Son famosos los “moches” de Barbosa. Como en los tiempos del salinismo con el hermano incómodo, Barbosa fue señalado de cobrar “comisiones” por los “trámites” de recursos públicos para gobiernos estatales y municipales durante su gestión como legislador.

Envalentonado llegó a protagonizar enfrentamientos con algunos periodistas, como es el caso de Francisco Zea, del Grupo Imagen, editores del periódico Excélsior.

Barbosa, publicó Francisco Zea, fue denunciado en su momento por Moreno Valle por exigir una “cuota” por el trámite de recursos para los municipios poblanos. Barbosa intervino en al menos 62 operaciones para conseguir dinero para obras municipales. De ahí que le indilgaran el mote de “el rey de los moches”. En otras palabras, se trató de verdaderos actos de extorsión.

Pero vayamos a los hechos.

José de Jesús Vázquez García –un cercanísimo colaborador del gobernador Barbosa quien lo puso al frente de las Delegaciones de la Secretaría de Gobernación en el estado de Puebla– fue pillado en una grabación de audio exigiendo “moches” de 30 por ciento a cambio de dar apoyos de la Secretaría de Bienestar a los gobiernos municipales. VER ENLACE.

El argumento de Vázquez García era conmovedor: “Al gobernador lo dejaron sin recursos”.

Barbosa corrió a su colaborador y se lavó las manos.

Desde que llegó al poder Barbosa ha tomado como un botín su gobierno.

A eso ha encaminado sus presiones políticas para apropiarse de la BUAP para disponer a sus anchas de sus recursos y del control político de la máxima casa de estudios del estado de Puebla.

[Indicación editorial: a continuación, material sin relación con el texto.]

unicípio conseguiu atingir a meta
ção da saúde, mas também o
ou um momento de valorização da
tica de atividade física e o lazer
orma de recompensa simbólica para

Ahora lo tratan de involucrar en el caso Lozoya, pero no figura en la lista de los 95 senadores que aprobaron la Reforma Energética. Pero hay otros caminos que conducen a la corrupción. Eso lo sabe Barbosa, un maestro en esa materia. Al menos no tiene argumentos para sustentar su desmedido enriquecimiento, ahora solapado por Morena y antes por el PRD.